Colloquios, enfin en version espagnole !

L'oeuvre polémique d'Erasme de Rotterdam, traduite complètement en espagnol, est enfin à disposition du grand public.

Façade principale de la Faculté de Philosophie te de Lettres de l'Université de Córdoba. Foto: Tibor Kovacs / Wikimedia Commons / CC-BY 2.0

(Jean-Marc Claus) – « Colloquios », œuvre de l’humaniste Erasme de Rotterdam (1466-1536) interdite au 16eme siècle par l’Inquisition Espagnole, a enfin été traduite dans une version grand public. Un groupe de 40 philologues, coordonné par l’Université de Córdoba (UCO), s’est attelé à cette tâche conduite par le professeur Julián Solana Pujalte, spécialisé en philologie latine. La réalisation tardive de la traduction de cette critique acide de la société de la Renaissance est à l’initiative de la « Bibliotheca Erasmiana Hispanica » faisant partie intégrante de l’Université de Córdoba.

Remettant en question de nombreuses pratiques et croyances religieuses, « Colloquios », publié en 1522, passait très mal à une époque où l’union des Couronnes d’Aragon et de Castille (1469) avait donné naissance à la Monarchie Catholique Espagnole (1479-1716) et faisait entrer le pays dans son Siècle d’Or (Siglo de Oro), qui dura en réalité près de deux cent ans (1492-1681).
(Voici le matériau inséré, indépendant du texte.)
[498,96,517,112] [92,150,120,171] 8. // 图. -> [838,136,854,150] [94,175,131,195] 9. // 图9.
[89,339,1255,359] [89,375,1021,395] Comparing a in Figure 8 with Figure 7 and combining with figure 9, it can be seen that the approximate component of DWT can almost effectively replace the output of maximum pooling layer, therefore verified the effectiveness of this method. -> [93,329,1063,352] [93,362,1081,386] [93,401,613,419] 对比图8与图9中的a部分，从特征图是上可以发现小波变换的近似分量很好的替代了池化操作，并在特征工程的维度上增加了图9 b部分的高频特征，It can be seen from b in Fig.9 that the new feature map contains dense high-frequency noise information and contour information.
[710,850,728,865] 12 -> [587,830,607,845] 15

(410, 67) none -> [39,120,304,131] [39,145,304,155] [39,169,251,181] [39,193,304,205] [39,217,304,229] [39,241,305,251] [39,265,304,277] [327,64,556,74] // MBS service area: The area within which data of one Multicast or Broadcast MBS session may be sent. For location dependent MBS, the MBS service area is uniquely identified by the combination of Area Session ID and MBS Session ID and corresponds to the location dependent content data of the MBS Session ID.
Pèlerinages, interdiction de consommer de la viande durant le Carême, misère engendrée par les guerres, mariages de complaisance, culte de l’apparence, Erasme a mis en lumière certains maux de son époque dont plusieurs restent d’actualité au 21eme siècle.

Évidemment, l’obscurantisme de l’Inquisition Espagnole, qui dura trois siècles et demi (1478-1834), se chargea d’éteindre la lumière bien au-delà du siècle du même nom. Dans cette perspective historique, il importe de ne pas oublier que juste un siècle après la longue Inquisition Espagnole, arriva l’inquisition franquiste (1939-1977). D’où le retard dans la traduction complète de certaines œuvres telles que « Colloquios » d’Erasme de Rotterdam. Traduction complète, car une version partielle en catalan a vu le jour en 1911, grâce au dramaturge et traducteur taragonais Josep Pin y Soler (1842-1927).

Selon Julián Solana Pujalt, « Colloquios » a suscité admiration et rejet. Les ordres religieux accusaient le chanoine théologien, philosophe et humaniste, de propager par ses écrits les thèses de Martin Luther. Pourtant, Erasme de Rotterdam ne s’est jamais converti au protestantisme, mais sa devise « Nulli concedo » (« Je ne fais de concessions à personne ») devait en déranger plus d’un, les pouvoirs temporel et spirituel s’entendant alors pour exploiter le peuple qu’ils maintenaient très adroitement dans l’ignorance.

La version actuelle des 63 textes de « Colloquios » est précédée d’une introduction et accompagnée de 3.000 notes permettant de contextualiser les propos de l’auteur. Avant la version de Josep Pin y Soler (1911), plusieurs traductions ainsi que le texte original en latin circulaient parmi les lettrés, mais sans atteindre le grand public. La version traduite et publiée récemment sous l’autorité de l’Université de Córdoba fait date, car elle vise un lectorat bien plus large que le monde des seuls universitaires.

Alors juste pour le plaisir, dans la version française de Victor Develay (1975), un extrait du chapitre intitulé « Le menteur et le véridique » aux pages 235-236 :

Le Véridique : […] La langue n’a été donnée à l’homme que pour dire la vérité.

Le Menteur : Non, pour dire ce qui est avantageux. Or il n’est pas toujours avantageux de dire la vérité.

Le Véridique : De cette manière, il est quelquefois avantageux d’avoir les mains crochues, et le proverbe atteste que ce vice est parent du vôtre.

Le Menteur : Ces deux vices s’appuient sur des autorités respectables. L’un a pour lui Ulysse, tant loué par Homère ; l’autre le dieu Mercure, si l’on en croît les poètes.

Le Véridique : Pourquoi donc exècre-t-on généralement les menteurs, et pend-on les voleurs au gibet ?

Le Menteur : Ce n’est point parce qu’ils mentent ou qu’ils volent, mais parce qu’ils ne savent ni mentir ni voler, soit défaut de nature, soit insuffisance de talent.

Le Véridique : Existe-t-il un écrivain qui ait enseigné l’art de mentir ?

Le Menteur : Vos rhéteurs ont démontré une bonne partie de cet art.

Le Véridique : Ils enseignent pourtant l’art de bien dire.

Le Menteur : Oui, mais bien dire consiste en grande partie à bien mentir.